### Your goal
Output the entries exactly.

### Supplied data
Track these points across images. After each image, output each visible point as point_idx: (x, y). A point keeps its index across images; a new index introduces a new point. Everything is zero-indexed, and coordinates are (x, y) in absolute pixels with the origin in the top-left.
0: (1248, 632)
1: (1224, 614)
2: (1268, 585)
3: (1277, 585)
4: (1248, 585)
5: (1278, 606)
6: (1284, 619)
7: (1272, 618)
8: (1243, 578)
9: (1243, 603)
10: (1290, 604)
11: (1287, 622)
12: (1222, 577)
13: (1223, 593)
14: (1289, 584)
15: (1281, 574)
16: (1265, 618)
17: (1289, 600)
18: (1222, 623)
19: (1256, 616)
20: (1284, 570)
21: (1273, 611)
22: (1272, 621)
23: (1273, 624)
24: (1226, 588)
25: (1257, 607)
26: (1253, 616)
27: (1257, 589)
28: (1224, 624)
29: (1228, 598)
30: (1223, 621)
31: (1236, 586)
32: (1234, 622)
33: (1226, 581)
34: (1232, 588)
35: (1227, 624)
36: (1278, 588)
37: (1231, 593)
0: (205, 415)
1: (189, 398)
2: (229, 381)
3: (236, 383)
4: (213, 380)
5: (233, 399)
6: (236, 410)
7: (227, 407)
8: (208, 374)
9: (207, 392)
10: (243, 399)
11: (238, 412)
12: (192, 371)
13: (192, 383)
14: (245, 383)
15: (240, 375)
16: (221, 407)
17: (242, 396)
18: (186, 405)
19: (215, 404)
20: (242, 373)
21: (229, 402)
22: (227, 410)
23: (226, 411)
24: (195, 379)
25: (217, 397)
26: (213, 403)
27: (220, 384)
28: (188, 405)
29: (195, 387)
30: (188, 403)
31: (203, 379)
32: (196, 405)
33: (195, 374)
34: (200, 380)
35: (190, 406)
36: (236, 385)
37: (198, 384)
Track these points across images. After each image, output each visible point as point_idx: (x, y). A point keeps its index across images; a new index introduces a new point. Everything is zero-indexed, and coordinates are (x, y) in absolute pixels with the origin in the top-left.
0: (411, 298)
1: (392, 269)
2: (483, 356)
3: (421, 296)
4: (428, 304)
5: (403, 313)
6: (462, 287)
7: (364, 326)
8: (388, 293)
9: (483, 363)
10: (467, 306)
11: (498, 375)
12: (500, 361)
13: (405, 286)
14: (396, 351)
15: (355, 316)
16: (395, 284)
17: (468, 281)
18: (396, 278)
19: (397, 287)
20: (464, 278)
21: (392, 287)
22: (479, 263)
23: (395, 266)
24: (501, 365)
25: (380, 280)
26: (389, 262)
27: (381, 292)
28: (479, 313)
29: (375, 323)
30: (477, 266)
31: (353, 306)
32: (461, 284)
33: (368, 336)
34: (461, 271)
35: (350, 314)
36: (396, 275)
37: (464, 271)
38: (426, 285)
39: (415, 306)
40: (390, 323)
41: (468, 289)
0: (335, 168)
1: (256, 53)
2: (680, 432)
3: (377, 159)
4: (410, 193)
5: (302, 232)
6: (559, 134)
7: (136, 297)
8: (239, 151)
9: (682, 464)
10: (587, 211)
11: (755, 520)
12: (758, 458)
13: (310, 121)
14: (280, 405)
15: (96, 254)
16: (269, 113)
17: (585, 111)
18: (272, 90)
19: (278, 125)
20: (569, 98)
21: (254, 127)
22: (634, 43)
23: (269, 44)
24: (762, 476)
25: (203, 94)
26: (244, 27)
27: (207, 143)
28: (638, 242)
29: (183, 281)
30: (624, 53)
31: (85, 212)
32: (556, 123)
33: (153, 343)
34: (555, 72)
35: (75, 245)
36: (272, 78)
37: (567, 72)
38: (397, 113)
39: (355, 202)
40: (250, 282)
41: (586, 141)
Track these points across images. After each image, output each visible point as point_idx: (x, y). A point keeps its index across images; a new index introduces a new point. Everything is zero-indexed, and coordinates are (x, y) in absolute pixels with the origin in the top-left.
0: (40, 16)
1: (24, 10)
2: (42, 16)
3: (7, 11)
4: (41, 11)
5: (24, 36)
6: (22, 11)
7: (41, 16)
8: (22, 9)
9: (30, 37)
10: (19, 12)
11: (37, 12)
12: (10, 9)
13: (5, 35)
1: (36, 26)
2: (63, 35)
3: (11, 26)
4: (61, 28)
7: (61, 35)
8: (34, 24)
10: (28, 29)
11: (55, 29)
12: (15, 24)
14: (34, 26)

### Response area
Track these points across images. After each image, output each visible point as point_idx: (x, y). A point keeps its index across images; a new index introduces a new point. Everything is zero-indexed, and coordinates are (x, y) in absolute pixels with the origin in the top-left.
0: (1248, 632)
1: (1224, 614)
2: (1268, 585)
3: (1277, 585)
4: (1248, 585)
5: (1278, 606)
6: (1284, 619)
7: (1272, 618)
8: (1243, 578)
9: (1243, 603)
10: (1290, 604)
11: (1287, 622)
12: (1222, 577)
13: (1223, 593)
14: (1289, 584)
15: (1281, 574)
16: (1265, 618)
17: (1289, 600)
18: (1222, 623)
19: (1256, 616)
20: (1284, 570)
21: (1273, 611)
22: (1272, 621)
23: (1273, 624)
24: (1226, 588)
25: (1257, 607)
26: (1253, 616)
27: (1257, 589)
28: (1224, 624)
29: (1228, 598)
30: (1223, 621)
31: (1236, 586)
32: (1234, 622)
33: (1226, 581)
34: (1232, 588)
35: (1227, 624)
36: (1278, 588)
37: (1231, 593)
0: (205, 415)
1: (189, 398)
2: (229, 381)
3: (236, 383)
4: (213, 380)
5: (233, 399)
6: (236, 410)
7: (227, 407)
8: (208, 374)
9: (207, 392)
10: (243, 399)
11: (238, 412)
12: (192, 371)
13: (192, 383)
14: (245, 383)
15: (240, 375)
16: (221, 407)
17: (242, 396)
18: (186, 405)
19: (215, 404)
20: (242, 373)
21: (229, 402)
22: (227, 410)
23: (226, 411)
24: (195, 379)
25: (217, 397)
26: (213, 403)
27: (220, 384)
28: (188, 405)
29: (195, 387)
30: (188, 403)
31: (203, 379)
32: (196, 405)
33: (195, 374)
34: (200, 380)
35: (190, 406)
36: (236, 385)
37: (198, 384)
Track these points across images. After each image, output each visible point as point_idx: (x, y). A point keeps its index across images; a new index introduces a new point. Everything is zero-indexed, and coordinates are (x, y) in absolute pixels with the origin in the top-left.
0: (411, 298)
1: (392, 269)
2: (483, 356)
3: (421, 296)
4: (428, 304)
5: (403, 313)
6: (462, 287)
7: (364, 326)
8: (388, 293)
9: (483, 363)
10: (467, 306)
11: (498, 375)
12: (500, 361)
13: (405, 286)
14: (396, 351)
15: (355, 316)
16: (395, 284)
17: (468, 281)
18: (396, 278)
19: (397, 287)
20: (464, 278)
21: (392, 287)
22: (479, 263)
23: (395, 266)
24: (501, 365)
25: (380, 280)
26: (389, 262)
27: (381, 292)
28: (479, 313)
29: (375, 323)
30: (477, 266)
31: (353, 306)
32: (461, 284)
33: (368, 336)
34: (461, 271)
35: (350, 314)
36: (396, 275)
37: (464, 271)
38: (426, 285)
39: (415, 306)
40: (390, 323)
41: (468, 289)
0: (335, 168)
1: (256, 53)
2: (680, 432)
3: (377, 159)
4: (410, 193)
5: (302, 232)
6: (559, 134)
7: (136, 297)
8: (239, 151)
9: (682, 464)
10: (587, 211)
11: (755, 520)
12: (758, 458)
13: (310, 121)
14: (280, 405)
15: (96, 254)
16: (269, 113)
17: (585, 111)
18: (272, 90)
19: (278, 125)
20: (569, 98)
21: (254, 127)
22: (634, 43)
23: (269, 44)
24: (762, 476)
25: (203, 94)
26: (244, 27)
27: (207, 143)
28: (638, 242)
29: (183, 281)
30: (624, 53)
31: (85, 212)
32: (556, 123)
33: (153, 343)
34: (555, 72)
35: (75, 245)
36: (272, 78)
37: (567, 72)
38: (397, 113)
39: (355, 202)
40: (250, 282)
41: (586, 141)
Track these points across images. After each image, output each visible point as point_idx: (x, y). A point keeps its index across images; a new index introduces a new point. Everything is zero-indexed, and coordinates are (x, y) in absolute pixels with the origin in the top-left.
0: (40, 16)
1: (24, 10)
2: (42, 16)
3: (7, 11)
4: (41, 11)
5: (24, 36)
6: (22, 11)
7: (41, 16)
8: (22, 9)
9: (30, 37)
10: (19, 12)
11: (37, 12)
12: (10, 9)
13: (5, 35)
1: (36, 26)
2: (63, 35)
3: (11, 26)
4: (61, 28)
7: (61, 35)
8: (34, 24)
10: (28, 29)
11: (55, 29)
12: (15, 24)
14: (34, 26)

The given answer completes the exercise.